(Saved data entries)
----
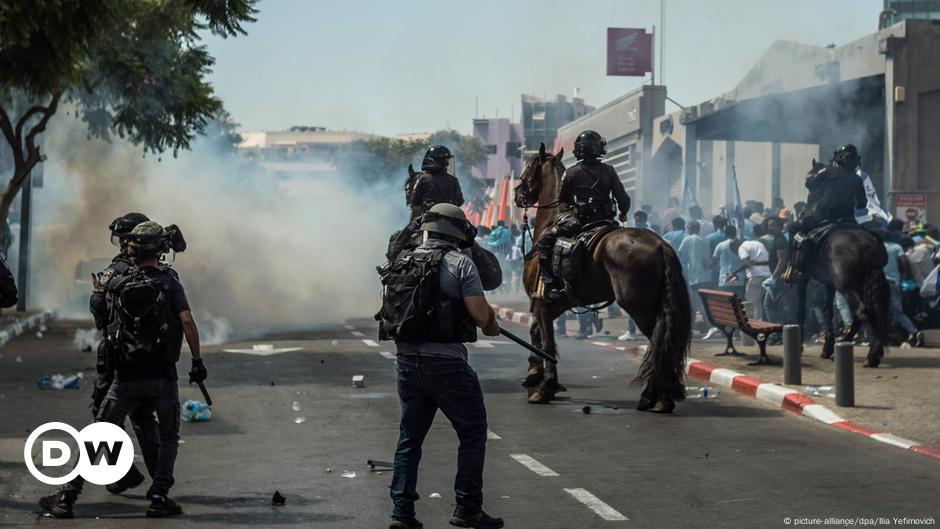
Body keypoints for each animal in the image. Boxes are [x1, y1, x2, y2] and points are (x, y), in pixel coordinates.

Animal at [516, 144, 692, 412]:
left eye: (528, 167)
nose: (517, 194)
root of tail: (661, 245)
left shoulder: (543, 304)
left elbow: (546, 343)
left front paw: (545, 387)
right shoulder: (558, 303)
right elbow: (536, 333)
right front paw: (534, 374)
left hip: (638, 307)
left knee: (657, 342)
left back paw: (655, 395)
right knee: (664, 341)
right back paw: (662, 394)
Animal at [792, 161, 888, 368]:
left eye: (809, 180)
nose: (802, 213)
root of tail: (864, 245)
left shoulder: (802, 277)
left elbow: (802, 309)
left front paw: (801, 344)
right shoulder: (829, 283)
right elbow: (828, 310)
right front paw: (827, 346)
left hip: (847, 285)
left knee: (862, 311)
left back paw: (858, 349)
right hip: (864, 283)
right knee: (869, 313)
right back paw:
----
The task | Print from the line containing "left hip: (638, 307)" to the last line above, exactly as written.

Exercise output |
left hip: (638, 307)
left knee: (657, 342)
left back paw: (655, 395)
right knee: (664, 341)
right back paw: (662, 394)
Animal at [792, 161, 888, 368]:
left eye: (809, 180)
nose: (802, 213)
root of tail: (864, 245)
left shoulder: (802, 277)
left elbow: (802, 309)
left front paw: (801, 344)
right shoulder: (829, 283)
right elbow: (828, 310)
right front paw: (827, 346)
left hip: (847, 285)
left knee: (862, 311)
left back paw: (858, 349)
right hip: (864, 283)
right knee: (869, 313)
right back paw:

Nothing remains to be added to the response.